→ Task list:
a) According to the passage on small cell lung cancer, what share of lung cancers diagnosed between 2005 and 2009 were small cell lung cancer?
b) Quote the passage on small cell lung cancer from "SCLC is a type" to "have similar prognoses.".
c) State whether each statement agrees with the passage on small cell lung cancer, and support each yes or no with the deciding words of the passage: (i) Patients who quit smoking reduce their lung cancer risk to never-smoking levels. (ii) Chromogranin A and synaptophysin are positive in the majority of small cell lung cancers. (iii) Small cell lung cancer and large cell neuroendocrine cancer have similar prognoses.

(Beginning of Text block)

Lung cancer is the leading cause of cancer-related mortality in the United States with over 172,000 new cases and over 163,000 deaths in 2005 with over 225,000 new cases and 160,000 deaths in 2013. Approximately 14% of lung cancers diagnosed between 2005 and 2009 were small cell lung cancer (SCLC), with the remainder being various subtypes of non-small cell lung cancer (NSCLC) such as adenocarcinoma, squamous cell, and large cell, among others. The proportion of new lung cancers diagnosed that are SCLC has been declining over the past few decades. The reasons for this are unclear but may relate at least in part to the changing composition of cigarettes and inhalation patterns.
SCLC is associated with cigarette smoking in the vast majority of cases. Both duration of smoking and number of cigarettes per day are directly correlated with lung cancer risk. Patients who quit smoking decrease their lung cancer risk, although not to never-smoking levels (1).
SCLC is a type of high-grade neuroendocrine lung cancer. The neuroendocrine lung tumors encompass a diverse spectrum that ranges widely in prognosis, from low-grade typical carcinoids and intermediate-grade atypical carcinoids to the higher-grade cancers including large cell neuroendocrine cancer and SCLC. SCLC and large cell neuroendocrine cancer behave similarly and have similar prognoses.
Pathologically, SCLC is defined as "a proliferation of small cells (<4 lymphocytes in diameter) with unique and strict morphologic features, scant cytoplasm, ill-defined borders, finely granular salt and pepper chromatin, absent or inconspicuous nucleoli, frequent nuclear molding, and a high mitotic count" (2). Immunohistochemical staining is generally positive for epithelial cell markers such as keratin and epithelial membrane antigen. In addition, neuroendocrine markers such as chromogranin A and synaptophysin are positive in the majority of SCLCs.
Most patients present with symptoms that are related to the intrathoracic bulk of disease or widespread dissemination. Cough, dyspnea, weight loss, and weakness are the most common presenting symptoms (3).

(End of Text block)
(Beginning of Dataset)

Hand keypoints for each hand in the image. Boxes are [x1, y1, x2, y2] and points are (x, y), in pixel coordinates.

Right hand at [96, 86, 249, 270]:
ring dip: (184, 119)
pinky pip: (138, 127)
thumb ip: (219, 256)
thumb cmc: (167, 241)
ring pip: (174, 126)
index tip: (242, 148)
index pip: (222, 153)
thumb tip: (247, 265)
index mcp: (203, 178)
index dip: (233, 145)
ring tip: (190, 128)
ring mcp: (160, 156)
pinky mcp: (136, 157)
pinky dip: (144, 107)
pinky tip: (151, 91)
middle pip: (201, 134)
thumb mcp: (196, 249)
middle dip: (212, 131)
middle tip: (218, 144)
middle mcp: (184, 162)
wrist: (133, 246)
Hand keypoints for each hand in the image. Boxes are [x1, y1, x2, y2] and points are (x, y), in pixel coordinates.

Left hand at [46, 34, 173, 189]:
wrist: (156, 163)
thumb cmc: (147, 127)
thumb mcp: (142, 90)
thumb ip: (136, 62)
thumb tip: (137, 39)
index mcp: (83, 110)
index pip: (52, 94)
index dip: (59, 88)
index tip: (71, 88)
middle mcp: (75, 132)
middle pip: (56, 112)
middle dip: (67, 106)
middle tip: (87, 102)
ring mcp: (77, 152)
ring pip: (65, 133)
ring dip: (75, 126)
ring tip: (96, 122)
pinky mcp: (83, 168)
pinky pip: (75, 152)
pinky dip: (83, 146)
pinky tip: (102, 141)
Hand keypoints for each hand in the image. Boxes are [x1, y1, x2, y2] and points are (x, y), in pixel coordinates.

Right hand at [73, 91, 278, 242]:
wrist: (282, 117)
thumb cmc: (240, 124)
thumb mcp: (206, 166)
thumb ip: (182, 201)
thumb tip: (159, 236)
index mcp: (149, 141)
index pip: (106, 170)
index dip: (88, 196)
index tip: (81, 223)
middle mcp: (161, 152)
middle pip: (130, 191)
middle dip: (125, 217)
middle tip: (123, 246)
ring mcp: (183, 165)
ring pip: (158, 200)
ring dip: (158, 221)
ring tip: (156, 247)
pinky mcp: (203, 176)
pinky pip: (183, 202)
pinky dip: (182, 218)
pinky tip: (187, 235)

(End of Dataset)

→ Your written answers:
a) Approximately 14%.

b)
SCLC is a type of high-grade neuroendocrine lung cancer. The neuroendocrine lung tumors encompass a diverse spectrum that ranges widely in prognosis, from low-grade typical carcinoids and intermediate-grade atypical carcinoids to the higher-grade cancers including large cell neuroendocrine cancer and SCLC. SCLC and large cell neuroendocrine cancer behave similarly and have similar prognoses.

c)
(i) No: "Patients who quit smoking decrease their lung cancer risk, although not to never-smoking levels"
(ii) Yes: "neuroendocrine markers such as chromogranin A and synaptophysin are positive in the majority of SCLCs"
(iii) Yes: "SCLC and large cell neuroendocrine cancer behave similarly and have similar prognoses"